Meet The League Of Extraordinary Women: 60 Influencers Who Are Changing The World

BY Ellen McGirtlong read

Act One

IGNITION

They needed the cows.

Maria Eitel, CEO of the Nike Foundation, is starting her tale at the beginning of her eight-year journey to save the world’s girls. She is telling me about one 13-year-old in particular, the very one who inspired her to invent the Girl Effect, a global initiative that in less than a decade has created or supported groundbreaking programming and research that has put the often-terrifying needs of indigent girls in the toughest parts of the world on the global agenda. “I was in this ridiculously poor part of Ethiopia,” says Eitel, whose title at the time was vice president of corporate responsibility at Nike.
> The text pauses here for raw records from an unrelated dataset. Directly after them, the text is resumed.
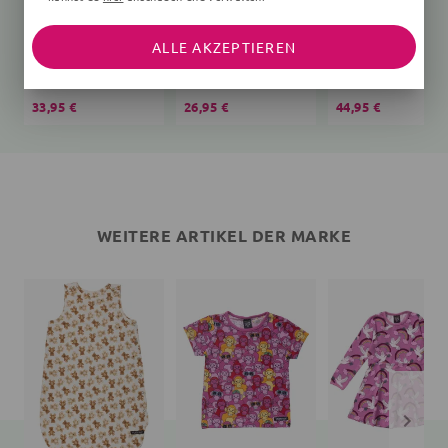
ALLE AKZEPTIEREN
Schlafsack Bär Teddy
T-Shirt
creme
Affen
Vögel, rosa
33,95 €
26,95 €
44,95 €
WEITERE ARTIKEL DER MARKE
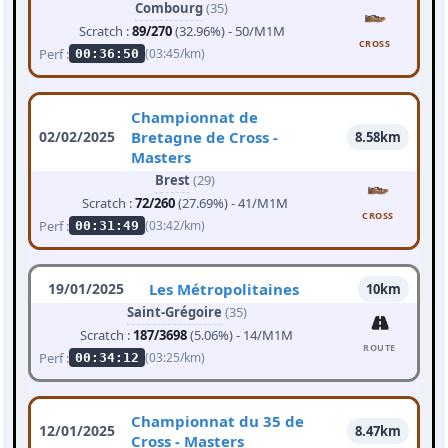
Combourg
(35)
Scratch :
89/270
(32.96%) - 50/M1M
CROSS
Perf :
(03:45/km)
00:36:50
Championnat de
02/02/2025
Bretagne de Cross -
8.58km
Masters
Brest
(29)
Scratch :
72/260
(27.69%) - 41/M1M
CROSS
Perf :
(03:42/km)
00:31:49
19/01/2025
Les Métropolitaines
10km
Saint-Grégoire
(35)
Scratch :
187/3698
(5.06%) - 14/M1M
ROUTE
Perf :
(03:25/km)
00:34:12
Championnat du 35 de
12/01/2025
8.47km
Cross - Masters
The founder and CEO, Phil Knight (along with future CEO Mark Parker), had tapped her to create a not-for-profit arm–but had not dictated a mission. Eitel was in the midst of a yearlong exploration to determine how to make the biggest impact.

In Ethiopia, she followed this girl, named Kidan, through her entire day, watching her strap a filthy jerrycan to her back and haul water, then grind grain as she sat in the dirt. “She was amazingly smart,” recalls Eitel, who likes to talk about creating “that moment of inspiration when you know that a girl believes in herself.” She calls it “ignition,” and Kidan had it–she wanted to be a doctor. “She was such a bright light,” says Eitel. “But we learned that it’s not enough.”

When Eitel spoke to Kidan’s mother about her dreams for her daughter, she found out that the child had already been committed to be married, in exchange for cattle. The mother did not share Eitel’s dismay. “Once I was a girl,” she told Eitel. “One day, there was this commotion and they picked me up and put me on a donkey and that was my wedding. I never saw my family again. So Kidan will just have to be strong.” Kidan’s hope for a career–for anything like the self-directed life that Eitel, and probably any reader of this magazine, believes to be a human right–was effectively over, just as her mother’s had been not so long ago. And her survival? Well, her marriage commitment placed that in greater doubt: In sub-Saharan Africa, says Eitel, more than 90% of deaths related to pregnancy are among adolescents. They needed the cows.